Avant de passer rapidement en revue les artistes qui contribuèrent à illustrer la peinture, la sculpture et l’architecture impériale, il convient de citer encore quelques noms d’écrivains médiocres, dont l’histoire, par un souci contestable a voulu conserver la mémoire. L’abbé Delille, que ses traductions assez plates des Géorgiques avaient déjà rendu célèbre, publia plusieurs poèmes dont la déplorable froideur n’égale que l’insipide correction. On remarque encore, avec assez de raison, de courtes pièces de Lebrun qui témoignent d’une certaine ironie et d’un talent souple, mais restreint.
Népomucène Lemercier a réuni sur son nom quelques-unes des attaques les mieux justifiées contre la littérature froide et abâtardie du premier Empire. On aurait donc la plus mauvaise grâce à le défendre.

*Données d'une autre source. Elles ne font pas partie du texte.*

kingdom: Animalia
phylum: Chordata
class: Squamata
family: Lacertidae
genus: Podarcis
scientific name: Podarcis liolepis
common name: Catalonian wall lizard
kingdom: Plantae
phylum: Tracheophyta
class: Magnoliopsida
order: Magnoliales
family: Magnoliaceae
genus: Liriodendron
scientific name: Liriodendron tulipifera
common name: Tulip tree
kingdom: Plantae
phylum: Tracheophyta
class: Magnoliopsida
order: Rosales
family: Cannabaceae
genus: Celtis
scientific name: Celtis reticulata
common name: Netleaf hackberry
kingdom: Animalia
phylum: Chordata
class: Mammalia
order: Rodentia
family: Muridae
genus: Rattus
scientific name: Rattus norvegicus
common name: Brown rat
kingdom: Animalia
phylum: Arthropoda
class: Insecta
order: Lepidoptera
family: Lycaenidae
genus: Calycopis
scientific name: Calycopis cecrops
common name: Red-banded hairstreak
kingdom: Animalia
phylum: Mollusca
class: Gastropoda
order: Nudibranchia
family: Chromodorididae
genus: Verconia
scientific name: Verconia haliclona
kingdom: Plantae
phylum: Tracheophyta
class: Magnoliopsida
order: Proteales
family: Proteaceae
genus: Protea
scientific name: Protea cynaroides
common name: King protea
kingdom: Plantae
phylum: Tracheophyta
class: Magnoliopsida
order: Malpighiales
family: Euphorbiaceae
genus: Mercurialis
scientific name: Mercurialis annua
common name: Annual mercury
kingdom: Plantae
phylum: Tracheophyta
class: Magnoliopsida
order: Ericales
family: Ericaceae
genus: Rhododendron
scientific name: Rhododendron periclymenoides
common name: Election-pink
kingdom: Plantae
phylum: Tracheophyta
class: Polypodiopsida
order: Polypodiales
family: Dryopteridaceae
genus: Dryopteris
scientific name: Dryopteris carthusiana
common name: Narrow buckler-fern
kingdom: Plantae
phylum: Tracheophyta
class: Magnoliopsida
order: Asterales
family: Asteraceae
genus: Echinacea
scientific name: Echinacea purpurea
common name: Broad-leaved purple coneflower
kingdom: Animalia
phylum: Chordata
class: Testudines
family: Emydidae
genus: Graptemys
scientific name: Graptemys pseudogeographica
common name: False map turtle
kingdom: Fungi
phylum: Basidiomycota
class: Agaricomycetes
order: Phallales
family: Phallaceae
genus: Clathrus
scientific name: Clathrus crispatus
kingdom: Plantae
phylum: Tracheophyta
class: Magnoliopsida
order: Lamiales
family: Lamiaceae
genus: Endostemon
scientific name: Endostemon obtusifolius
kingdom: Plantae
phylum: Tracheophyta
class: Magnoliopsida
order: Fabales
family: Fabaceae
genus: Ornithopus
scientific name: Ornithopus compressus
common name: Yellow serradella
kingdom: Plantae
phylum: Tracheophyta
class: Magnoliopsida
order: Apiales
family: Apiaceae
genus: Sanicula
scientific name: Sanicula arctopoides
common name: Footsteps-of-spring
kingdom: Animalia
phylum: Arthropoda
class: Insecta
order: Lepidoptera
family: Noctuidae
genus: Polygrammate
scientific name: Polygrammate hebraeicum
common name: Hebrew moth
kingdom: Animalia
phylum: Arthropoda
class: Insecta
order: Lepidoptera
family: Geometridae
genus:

Les Templiers, tragédie de Raynouard, firent un grand bruit en raison de l’intérêt qu’y parut prendre l’empereur. Mais le public ne ratifia pas toujours les décisions du despote : il préférait entendre les chansons chauvines de Béranger ou les vaudevilles inoffensifs de Désaugiers.
L’imitation des anciens sévissait avec fureur ; on pilla l’antiquité du mieux qu’on put, de Plaute jusqu’à Horace.
Molière ne fut pas épargné. L’épopée enflamma bien à tort des esprits d’ordinaire pondérés, et qui s’abandonnèrent à l’excès de leur grandiloquence au long d’interminables poèmes tombés depuis dans le plus complet oubli.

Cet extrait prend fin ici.